Video game

HBO Is Making a ‘Last of Us’ Show. But Just Let Video Games Be Video Games. – Esquire.com


It’s no industry secret that video game movies suck. Since the 1980s, giant movie studios have tried to capitalize on the popularity of longstanding game series like Tomb Raider, Assassins Creed, and Resident Evil. We don’t even need to mention the Mario Bros. movie to convince you that adapting these interactive titles with all their jumping, shooting, and power-up-grabbing characters to the multiplexes just doesn’t work. Sure, some people seemed to like the recent Sonic movie. Me…well, I’d get into it, but I’m afraid the Sonic fans might come after me again.

For years, there’s been talk of making a movie out of the 2013 Naughty Dog zombie game, The Last of Us. The title–which does not star Ellen Page, despite the lookalike main character, Ellie–is about two people trying to survive in a post-infection civilization. One of them, the Ellie character, seems to bear the cure to the infection (she’s immune). Joel, a sort of Hugh-Jackman-in-Logan type (which no doubt was inspired by this game), will stop at nothing to get this little girl to the research center where they can extract the antidote. He shoots a lot of shotguns and snaps a lot of necks along the way. It’s really scary. And it made me cry.
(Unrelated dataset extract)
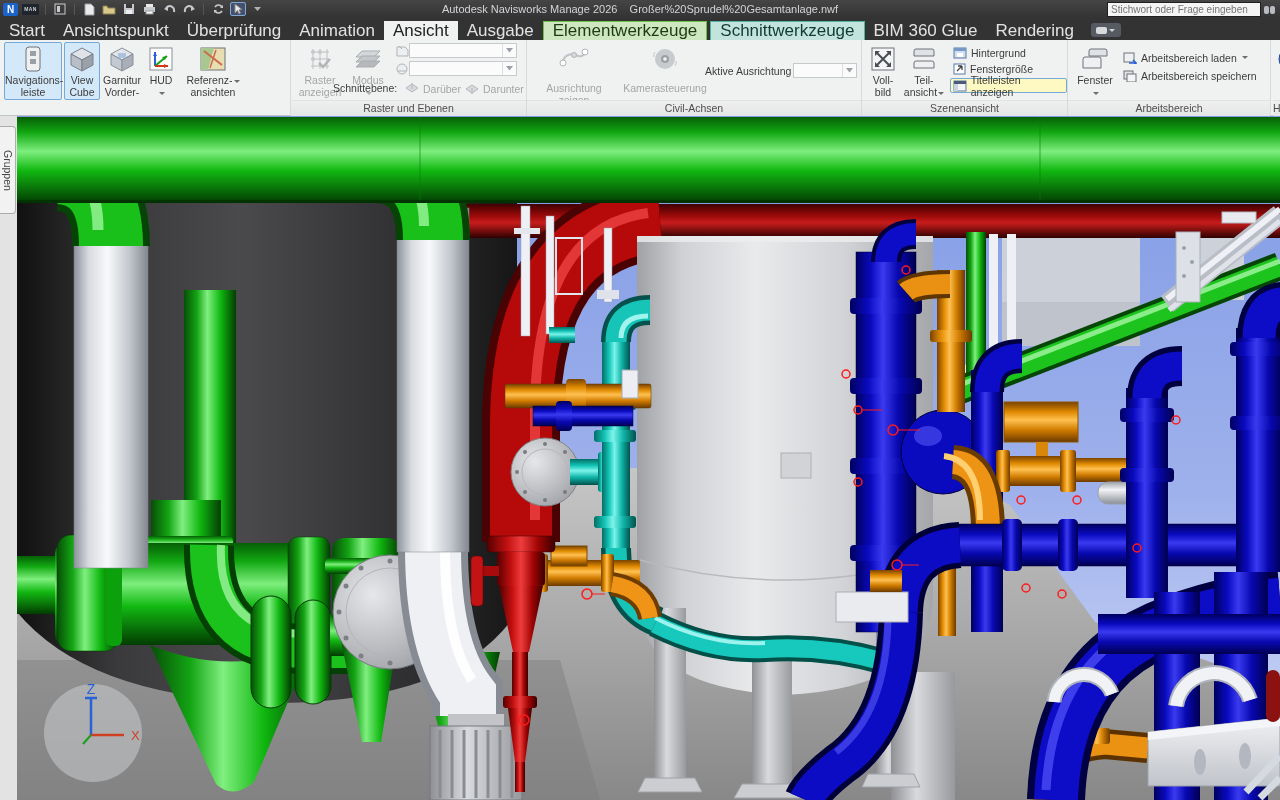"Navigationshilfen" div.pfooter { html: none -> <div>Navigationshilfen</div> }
Yesterday, HBO announced that it would be adapting the apocalyptic action-thriller as a television series with the dudes behind Chernobyl at the helm. Sure, that makes sense–the somber survival game is structured in chapters (summer, fall, winter, and spring), and since it’s already so noticeably influenced by cinema (this game is like, the cinematic game), it’d be only natural to tell that story as a television series.

But Last of Us is already a fantastic movie. And it’s made all the more better by the fact that you can interact with the characters in the film. Why can’t video games just be video games?

Since the mainstream conception of games is still stuck somewhere in the early 2000s GTA era (they’ll melt your brain!), the idea of bringing a game to the sacred cinema screen or to the hollowed grounds of the HBO Sunday Evening Programming slot seems like an elevation–a gesture of legitimization. It’s as if movie producers are saying, “Here, gamers, we’ll take your silly little pew-pew game and make it into art.” And sure, a lot of people are going to say that The Last of Us is the perfect game to be made into a movie. Maybe it is! But to me, that’s kind of like saying “Hey Jude” would be better without the piano. You’re losing the best part!

Let me describe for you the experience of playing Last of Us. I played through it for the first time pretty recently, in fact. I came home one evening around 1 a.m., a little cold, a little foggy from some drinks. I tucked into bed, turned on my PS4, and dipped into the sewers in Last of Us. Alone in my apartment, I listened to Joel–still mourning the loss of someone very special to him (I won’t ruin it for you)–begin to let his guard down in front of Ellie, this plucky little girl with the sunniest disposition in the worst possible time. A zombie bursts out from the grimy waters, and then another, and another. We start running. These zombies are fast. And when you die in Last of Us, you really die. Those things eat out your neck. It’s horrific. A big one dropped into the water–a bloater, as Joel calls them–and he starts throwing these infectious pods at me. My heart’s racing in my apartment; I’m totally transported here. Hours pass. It’s 3 a.m. I turn the game off but I’m too scared to go to sleep. Damn.

At just about 50 years old, games are barely out of the silent era, relatively speaking. But the folks telling stories in this medium are onto something special. So special, in fact, that games like Red Dead Redemption 2 have clocked in with bigger opening weekends than even the best-selling Marvel movies. Game developers aren’t celebrities like filmmakers. You don’t see them on talk shows or being interviewed on NPR. But the people behind these things, they’re artists. You can live inside these games. If you think they’re just for kids, you’re not just wrong–you’re missing out.

The way I see it, there are a few basic elements of storytelling that are shared between mediums. Books have words. Music has sound. Paintings have picture. When you get to film, you have the combination of all three–cinema professors will say “time” instead of “words,” describing cinema as the combination picture, sound, and time. When you carry literature into film, you’re actually adding new elements to the work. Same with comic books–you’re bringing “time” into the mix, bringing still imagery to life. That all works, because it’s a process of addition. Games, though, they already have all the elements of film. But they have a fourth element–gameplay. So whenever you bring a game back down into movies or television, it’s actually a process of subtraction. That’s not to say it can’t ever be done–I’m sure we’ll get a great video game movie someday. But to me, The Last of Us is already perfect as it is. And if I really wanted to see Joel and Ellie together onscreen again, I could just replay Last of Us, which got remastered for the PS4 in 2014.

Or, I could just wait until May, when Last of Us 2 comes out. Hell, it already looks like it could be one of the best video games–no, stories–in years.